**Information provided**

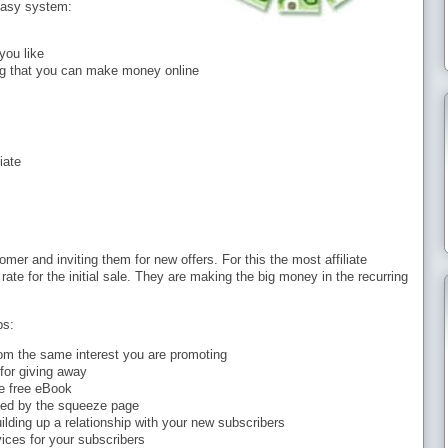
 easy system:
you like
g that you can make money online
iate
er and inviting them for new offers. For this the most affiliate
ate for the initial sale. They are making the big money in the recurring
ps:
from the same interest you are promoting
 for giving away
e free eBook
ted by the squeeze page
ilding up a relationship with your new subscribers
ices for your subscribers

**Task details**
Without the pictures, give every line above again exactly.

**The answer**
 easy system:
you like
g that you can make money online
iate
er and inviting them for new offers. For this the most affiliate
ate for the initial sale. They are making the big money in the recurring
ps:
from the same interest you are promoting
 for giving away
e free eBook
ted by the squeeze page
ilding up a relationship with your new subscribers
ices for your subscribers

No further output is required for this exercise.